EXERCISE OBJECTIVE:
From the listing below, copy out every line where the word "bottom" appears.

INFORMATION PROVIDED:
######
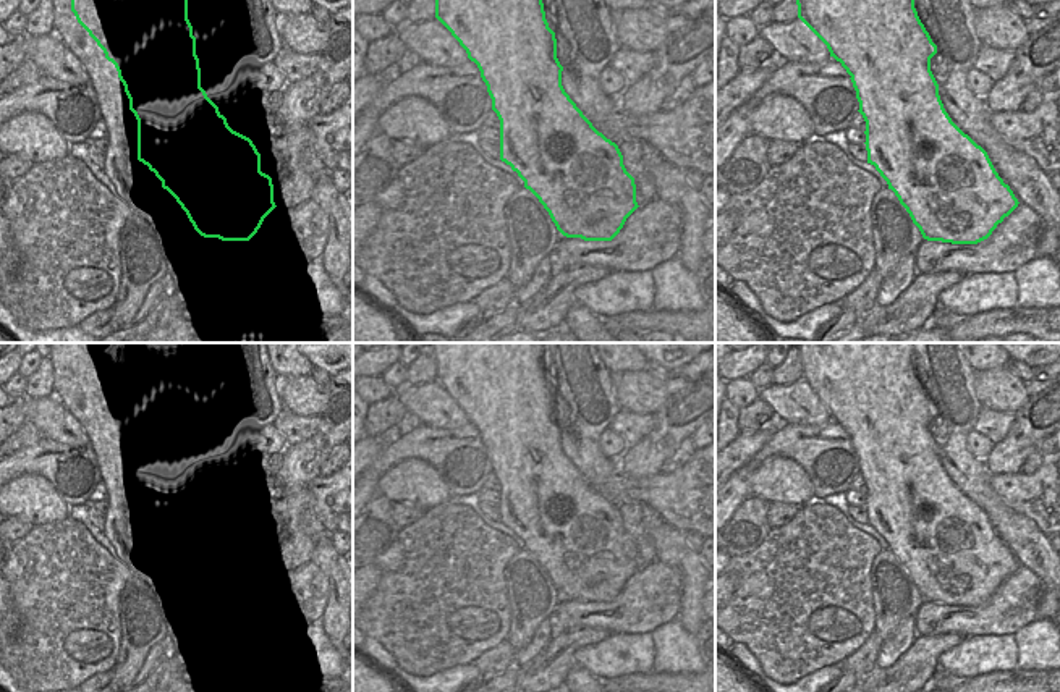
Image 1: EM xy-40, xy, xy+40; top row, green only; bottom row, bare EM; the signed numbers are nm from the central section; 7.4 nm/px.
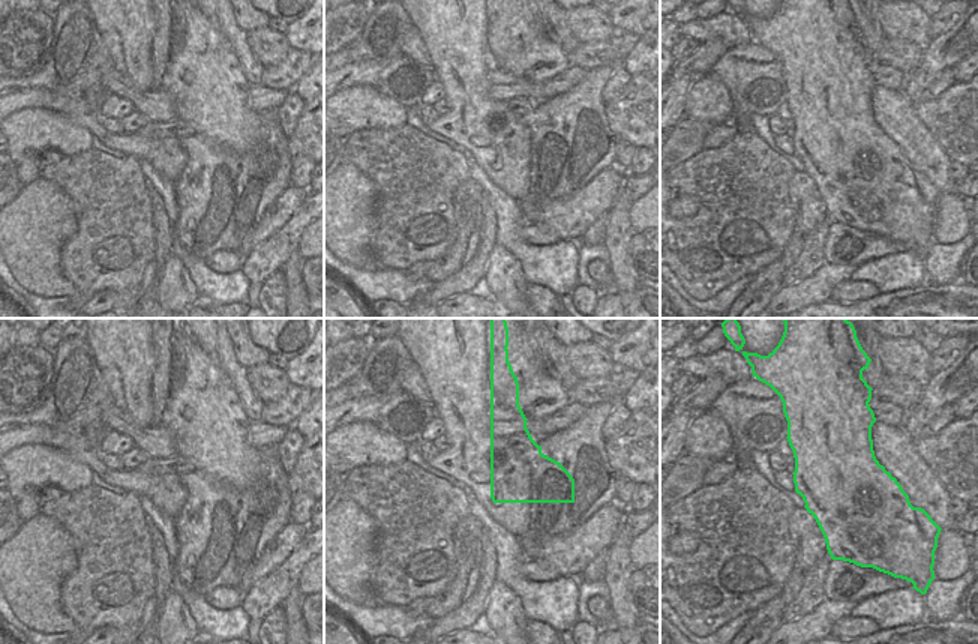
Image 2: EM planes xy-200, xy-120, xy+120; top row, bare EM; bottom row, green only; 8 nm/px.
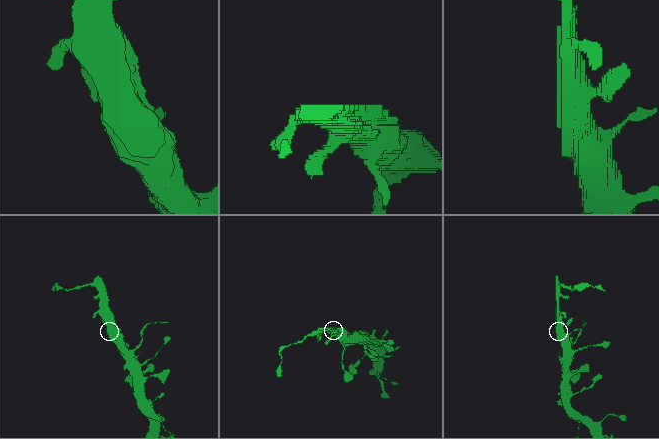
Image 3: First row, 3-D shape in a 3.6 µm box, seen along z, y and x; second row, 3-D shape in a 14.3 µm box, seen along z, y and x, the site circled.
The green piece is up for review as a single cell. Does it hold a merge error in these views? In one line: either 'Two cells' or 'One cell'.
######
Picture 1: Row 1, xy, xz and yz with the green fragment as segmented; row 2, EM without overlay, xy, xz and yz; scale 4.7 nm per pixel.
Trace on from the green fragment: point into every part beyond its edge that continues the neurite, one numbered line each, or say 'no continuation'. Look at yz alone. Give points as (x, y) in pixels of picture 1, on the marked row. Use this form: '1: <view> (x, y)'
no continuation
######
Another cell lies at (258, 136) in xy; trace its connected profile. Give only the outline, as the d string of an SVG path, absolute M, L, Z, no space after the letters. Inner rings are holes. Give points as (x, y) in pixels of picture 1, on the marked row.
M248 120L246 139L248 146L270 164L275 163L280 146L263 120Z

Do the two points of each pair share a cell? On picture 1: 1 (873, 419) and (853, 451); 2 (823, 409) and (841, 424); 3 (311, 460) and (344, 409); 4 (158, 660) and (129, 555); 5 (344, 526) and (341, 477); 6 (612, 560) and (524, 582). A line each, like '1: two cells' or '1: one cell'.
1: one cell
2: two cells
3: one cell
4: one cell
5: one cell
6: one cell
######
ANSWER SPACE:
Image 1: EM xy-40, xy, xy+40; top row, green only; bottom row, bare EM; the signed numbers are nm from the central section; 7.4 nm/px.
Image 2: EM planes xy-200, xy-120, xy+120; top row, bare EM; bottom row, green only; 8 nm/px.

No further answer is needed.